Involuntary Shock Treatments In Ireland

A debate of the kind I’d like to see in a US newspaper is unfolding in the Irish Times. This debate revolves around the issue electro-convulsive shock therapy, and in particular shock treatments given involuntarily or without patient consent.

Three articles have appeared on the subject in that newspaper in fact. The first is called A shock to the system of care, and it deals with the issue in some detail.

Rightly or wrongly, no other treatment arouses as much fear as electroconvulsive therapy (ECT). Depending on who you talk to, ECT is an effective and fast-acting treatment for severe depressive disorders, or it is a potentially dangerous procedure unsupported by research and whose side effects include long-term memory loss.

The debate in Ireland focuses on a section of the Mental Health Act that allows for involuntary shock, activists and advocates in that country want to see this section removed from the law.

John McCarthy, a mental health campaigner and founder of the Mad Pride Ireland group, is among those leading the charge for change.

Along with other mental health campaigners he has set up a website ( to remove section 59(b) from the Mental Health Act. This allows for the use of the procedure where patients are “unable or unwilling to give such consent”.

Two others articles on the subject follow this one. One contains a doctor’s view on the subject of shock treatment, Dr. Tony Bates, and the other holds a victim of involuntary shock’s view.

I am thinking of a lady, aged 72 years, who had lost her husband and two years later was still lost in her grief. Her will to live had completely disappeared and every day she woke feeling that she was utterly unworthy of her life, that she did not deserve to be fed or cared for, and that she should be simply allowed to die.

A bereavement counselor had worked with this woman for the better part of a year before this electroshock procedure was tried.

But when I saw her literally “awaken” after the six ECT procedures and regain her natural exuberance, I had to acknowledge the benefit of this intervention to her. She graduated from our service and remained well.

At 72 years, this lady might not have had that much time left either, or so my thinking ran. Could this doctor possibly have come up with a better example?

The patient, Colette Ni Dhuinneacha, was a different matter.

I was 19 the first time I was detained in a psychiatric hospital. I escaped after six months. I literally hopped over the wall and got on a bus. I was detained involuntarily. It’s a terrible thing to happen. All your rights are taken away.

Emphasis added.

Then she talks about her experience with ECT.

I wish I could tell you in detail about the first time I had ECT, but I have no memory of it. To be honest, I remember very little about my childhood. I have only a couple of memories. I feel that I have been robbed of so much of the richness of life. I hear my sister recalling things that happened, but I can’t remember any of it.

Memory loss speaks for itself, it can be one of the lasting effects of shock treatment, and it is caused by brain damage. Further she states.

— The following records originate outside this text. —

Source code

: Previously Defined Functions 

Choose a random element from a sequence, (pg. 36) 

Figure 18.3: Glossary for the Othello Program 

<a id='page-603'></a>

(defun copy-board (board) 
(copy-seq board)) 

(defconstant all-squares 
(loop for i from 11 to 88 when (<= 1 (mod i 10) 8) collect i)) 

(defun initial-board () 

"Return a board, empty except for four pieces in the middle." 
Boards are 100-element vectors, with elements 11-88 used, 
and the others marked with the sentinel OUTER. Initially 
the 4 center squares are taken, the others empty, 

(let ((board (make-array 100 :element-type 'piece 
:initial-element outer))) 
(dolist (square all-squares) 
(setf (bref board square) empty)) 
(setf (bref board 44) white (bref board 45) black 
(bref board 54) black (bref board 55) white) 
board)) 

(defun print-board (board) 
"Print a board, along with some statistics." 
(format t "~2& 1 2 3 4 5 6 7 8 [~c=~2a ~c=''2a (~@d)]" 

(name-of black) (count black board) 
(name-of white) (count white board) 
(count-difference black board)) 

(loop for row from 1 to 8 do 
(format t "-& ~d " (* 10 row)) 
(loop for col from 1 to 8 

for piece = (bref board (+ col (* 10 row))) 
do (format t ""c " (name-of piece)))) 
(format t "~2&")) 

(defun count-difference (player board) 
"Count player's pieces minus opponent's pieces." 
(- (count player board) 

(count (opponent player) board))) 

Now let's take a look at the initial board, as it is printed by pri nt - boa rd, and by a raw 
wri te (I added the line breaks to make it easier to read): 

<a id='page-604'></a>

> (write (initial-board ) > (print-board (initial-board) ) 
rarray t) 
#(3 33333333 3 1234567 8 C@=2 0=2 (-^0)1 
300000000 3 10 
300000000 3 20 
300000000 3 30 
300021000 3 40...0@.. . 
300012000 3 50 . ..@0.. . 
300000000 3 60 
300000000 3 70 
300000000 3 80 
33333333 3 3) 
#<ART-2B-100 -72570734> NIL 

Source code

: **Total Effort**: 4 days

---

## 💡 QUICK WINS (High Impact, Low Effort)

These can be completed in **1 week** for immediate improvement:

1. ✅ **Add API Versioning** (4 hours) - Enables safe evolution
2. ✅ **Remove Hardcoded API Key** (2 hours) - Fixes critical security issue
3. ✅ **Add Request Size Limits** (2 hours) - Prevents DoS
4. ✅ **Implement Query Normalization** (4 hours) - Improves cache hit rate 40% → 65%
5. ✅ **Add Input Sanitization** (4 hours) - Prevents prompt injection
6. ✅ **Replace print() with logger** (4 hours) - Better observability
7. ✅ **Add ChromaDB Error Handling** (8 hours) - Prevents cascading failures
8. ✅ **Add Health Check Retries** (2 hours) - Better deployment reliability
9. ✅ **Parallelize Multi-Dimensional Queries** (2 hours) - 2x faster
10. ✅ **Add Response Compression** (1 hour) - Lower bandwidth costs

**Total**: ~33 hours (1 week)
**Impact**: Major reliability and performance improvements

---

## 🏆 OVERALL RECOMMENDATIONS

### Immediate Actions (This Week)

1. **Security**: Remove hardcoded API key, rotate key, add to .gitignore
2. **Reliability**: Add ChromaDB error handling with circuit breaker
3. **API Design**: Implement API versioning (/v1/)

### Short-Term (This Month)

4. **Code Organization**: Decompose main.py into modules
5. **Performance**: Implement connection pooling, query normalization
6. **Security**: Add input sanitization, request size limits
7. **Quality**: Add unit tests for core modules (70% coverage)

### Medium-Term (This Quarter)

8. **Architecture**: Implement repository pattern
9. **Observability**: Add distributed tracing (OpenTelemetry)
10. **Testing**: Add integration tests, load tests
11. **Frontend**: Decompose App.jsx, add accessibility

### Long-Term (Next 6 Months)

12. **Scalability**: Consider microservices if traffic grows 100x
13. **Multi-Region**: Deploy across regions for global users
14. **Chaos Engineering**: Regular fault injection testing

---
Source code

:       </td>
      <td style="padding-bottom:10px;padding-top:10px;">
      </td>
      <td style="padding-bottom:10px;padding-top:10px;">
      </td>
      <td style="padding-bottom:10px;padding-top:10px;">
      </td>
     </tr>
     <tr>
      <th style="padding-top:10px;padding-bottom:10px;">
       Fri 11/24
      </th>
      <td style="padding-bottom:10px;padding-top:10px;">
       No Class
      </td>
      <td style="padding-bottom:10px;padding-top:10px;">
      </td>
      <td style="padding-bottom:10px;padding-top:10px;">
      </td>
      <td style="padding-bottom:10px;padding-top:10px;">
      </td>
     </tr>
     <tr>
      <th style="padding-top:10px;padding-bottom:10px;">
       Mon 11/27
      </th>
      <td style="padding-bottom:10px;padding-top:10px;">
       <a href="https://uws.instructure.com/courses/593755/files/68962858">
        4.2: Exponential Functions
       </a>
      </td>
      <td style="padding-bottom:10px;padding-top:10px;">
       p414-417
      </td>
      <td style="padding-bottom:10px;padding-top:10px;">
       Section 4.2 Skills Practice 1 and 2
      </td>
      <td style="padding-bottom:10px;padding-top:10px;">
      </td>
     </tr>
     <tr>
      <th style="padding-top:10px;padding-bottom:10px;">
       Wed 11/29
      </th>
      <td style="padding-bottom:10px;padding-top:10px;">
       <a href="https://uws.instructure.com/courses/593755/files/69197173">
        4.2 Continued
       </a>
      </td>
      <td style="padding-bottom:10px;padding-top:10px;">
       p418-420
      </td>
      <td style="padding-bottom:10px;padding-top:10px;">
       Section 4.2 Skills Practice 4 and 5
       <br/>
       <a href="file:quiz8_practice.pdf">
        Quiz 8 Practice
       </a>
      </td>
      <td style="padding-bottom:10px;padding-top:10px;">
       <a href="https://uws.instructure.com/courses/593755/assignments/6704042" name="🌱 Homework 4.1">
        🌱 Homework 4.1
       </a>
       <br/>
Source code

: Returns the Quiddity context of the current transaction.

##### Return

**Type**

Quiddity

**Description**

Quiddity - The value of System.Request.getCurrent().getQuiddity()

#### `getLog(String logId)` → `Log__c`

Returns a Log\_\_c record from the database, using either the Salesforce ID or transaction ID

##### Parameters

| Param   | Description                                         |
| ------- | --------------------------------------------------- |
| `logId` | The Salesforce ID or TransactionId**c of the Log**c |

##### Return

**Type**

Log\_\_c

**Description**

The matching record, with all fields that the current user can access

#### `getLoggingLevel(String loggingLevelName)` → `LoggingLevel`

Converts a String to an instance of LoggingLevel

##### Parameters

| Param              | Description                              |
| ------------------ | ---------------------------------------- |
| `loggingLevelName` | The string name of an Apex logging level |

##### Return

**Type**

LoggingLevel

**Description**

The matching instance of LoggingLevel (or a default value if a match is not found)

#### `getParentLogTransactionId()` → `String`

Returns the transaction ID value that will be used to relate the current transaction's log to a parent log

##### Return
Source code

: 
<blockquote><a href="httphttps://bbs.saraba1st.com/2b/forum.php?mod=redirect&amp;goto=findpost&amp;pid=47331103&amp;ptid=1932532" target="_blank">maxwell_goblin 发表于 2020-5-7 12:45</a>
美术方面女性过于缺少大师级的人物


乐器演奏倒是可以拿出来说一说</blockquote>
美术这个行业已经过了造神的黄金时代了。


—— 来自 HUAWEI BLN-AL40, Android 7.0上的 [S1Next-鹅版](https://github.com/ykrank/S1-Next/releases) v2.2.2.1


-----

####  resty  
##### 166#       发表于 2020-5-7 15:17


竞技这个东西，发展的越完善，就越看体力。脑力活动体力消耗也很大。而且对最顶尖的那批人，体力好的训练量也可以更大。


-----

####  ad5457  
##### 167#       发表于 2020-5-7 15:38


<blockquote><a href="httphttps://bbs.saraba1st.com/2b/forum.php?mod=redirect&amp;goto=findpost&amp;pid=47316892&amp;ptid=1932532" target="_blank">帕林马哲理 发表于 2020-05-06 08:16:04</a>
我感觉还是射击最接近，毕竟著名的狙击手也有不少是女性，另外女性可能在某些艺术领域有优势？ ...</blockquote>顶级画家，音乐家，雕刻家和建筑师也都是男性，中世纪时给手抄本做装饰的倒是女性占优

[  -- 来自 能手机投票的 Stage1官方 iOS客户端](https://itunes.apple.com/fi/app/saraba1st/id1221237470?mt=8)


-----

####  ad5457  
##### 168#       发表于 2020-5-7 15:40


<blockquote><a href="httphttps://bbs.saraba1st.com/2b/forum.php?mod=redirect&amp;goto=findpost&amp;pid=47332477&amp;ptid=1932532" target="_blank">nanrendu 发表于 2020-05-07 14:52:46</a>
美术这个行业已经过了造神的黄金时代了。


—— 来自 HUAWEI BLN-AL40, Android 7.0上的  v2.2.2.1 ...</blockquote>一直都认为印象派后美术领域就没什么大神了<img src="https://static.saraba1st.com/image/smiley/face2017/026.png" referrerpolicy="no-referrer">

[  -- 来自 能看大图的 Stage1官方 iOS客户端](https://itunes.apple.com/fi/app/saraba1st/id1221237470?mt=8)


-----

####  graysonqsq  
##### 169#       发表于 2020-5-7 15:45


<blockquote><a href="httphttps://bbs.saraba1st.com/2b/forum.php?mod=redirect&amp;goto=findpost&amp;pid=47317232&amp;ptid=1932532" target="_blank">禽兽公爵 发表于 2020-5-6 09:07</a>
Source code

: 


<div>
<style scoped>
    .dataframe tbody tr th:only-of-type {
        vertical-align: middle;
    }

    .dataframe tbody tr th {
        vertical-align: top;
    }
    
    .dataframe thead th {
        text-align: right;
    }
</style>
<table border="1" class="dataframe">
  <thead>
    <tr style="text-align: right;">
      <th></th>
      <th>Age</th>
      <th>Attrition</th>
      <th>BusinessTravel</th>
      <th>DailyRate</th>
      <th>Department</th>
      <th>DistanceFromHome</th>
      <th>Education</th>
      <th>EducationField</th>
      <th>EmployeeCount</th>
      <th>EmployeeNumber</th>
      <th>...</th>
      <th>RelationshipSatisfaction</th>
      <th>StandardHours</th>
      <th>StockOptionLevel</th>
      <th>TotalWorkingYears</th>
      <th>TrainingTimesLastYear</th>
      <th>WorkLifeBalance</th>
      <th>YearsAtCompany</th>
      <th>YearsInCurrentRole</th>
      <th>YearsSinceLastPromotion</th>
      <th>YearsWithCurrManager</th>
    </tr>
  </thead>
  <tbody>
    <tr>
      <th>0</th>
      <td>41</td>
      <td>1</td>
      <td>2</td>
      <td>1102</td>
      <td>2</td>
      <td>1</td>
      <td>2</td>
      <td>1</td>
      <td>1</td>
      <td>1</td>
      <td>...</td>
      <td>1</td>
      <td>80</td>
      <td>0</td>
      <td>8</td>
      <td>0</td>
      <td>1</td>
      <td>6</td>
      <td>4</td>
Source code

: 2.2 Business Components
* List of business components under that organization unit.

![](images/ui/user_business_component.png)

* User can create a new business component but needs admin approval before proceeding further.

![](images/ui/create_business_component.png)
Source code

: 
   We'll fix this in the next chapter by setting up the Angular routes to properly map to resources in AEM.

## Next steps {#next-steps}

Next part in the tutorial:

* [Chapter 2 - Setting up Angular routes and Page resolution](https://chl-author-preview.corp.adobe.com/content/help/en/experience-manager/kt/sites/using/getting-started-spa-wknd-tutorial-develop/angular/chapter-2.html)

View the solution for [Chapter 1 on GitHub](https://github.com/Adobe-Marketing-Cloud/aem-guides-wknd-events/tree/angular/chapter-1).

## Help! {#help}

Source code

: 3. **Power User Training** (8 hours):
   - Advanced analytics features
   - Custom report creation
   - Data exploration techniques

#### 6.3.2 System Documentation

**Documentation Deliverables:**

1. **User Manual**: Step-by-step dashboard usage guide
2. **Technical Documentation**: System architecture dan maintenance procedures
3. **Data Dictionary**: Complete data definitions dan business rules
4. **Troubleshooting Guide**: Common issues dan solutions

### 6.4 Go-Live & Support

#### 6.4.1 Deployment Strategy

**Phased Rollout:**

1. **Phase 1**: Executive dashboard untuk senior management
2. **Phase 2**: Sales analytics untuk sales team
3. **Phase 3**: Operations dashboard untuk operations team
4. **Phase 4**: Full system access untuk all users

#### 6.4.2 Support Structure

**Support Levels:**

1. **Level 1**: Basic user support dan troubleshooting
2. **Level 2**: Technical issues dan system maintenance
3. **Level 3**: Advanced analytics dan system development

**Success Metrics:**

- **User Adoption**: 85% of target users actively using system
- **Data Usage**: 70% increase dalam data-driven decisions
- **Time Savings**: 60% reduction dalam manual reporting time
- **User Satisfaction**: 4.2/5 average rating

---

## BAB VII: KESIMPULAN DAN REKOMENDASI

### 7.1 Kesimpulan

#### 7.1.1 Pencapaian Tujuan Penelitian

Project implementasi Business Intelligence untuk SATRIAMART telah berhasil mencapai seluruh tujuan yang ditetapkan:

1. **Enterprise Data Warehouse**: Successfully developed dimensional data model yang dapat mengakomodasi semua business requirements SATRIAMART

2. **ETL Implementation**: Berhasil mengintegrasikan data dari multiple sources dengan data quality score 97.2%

I feel very strongly that forced ECT should be outlawed. I would like to see it outlawed in all circumstances – it has no place in a civilised world. I don’t agree with this argument that people who are ill have not the capacity to decide what is best for themselves.

I remember speaking with a university student in Virginia who seemed to think electro-convulsive shock therapy had gone the way of the dodo bird. I had to explain to her that people are still being harmed by electro-shock treatments.

With a debate like this one raging in a major US newspaper, maybe we could get a few more concerned citizens to come forward and help us end this barbaric and devastating practice, especially in so far as involuntary shock is concerned.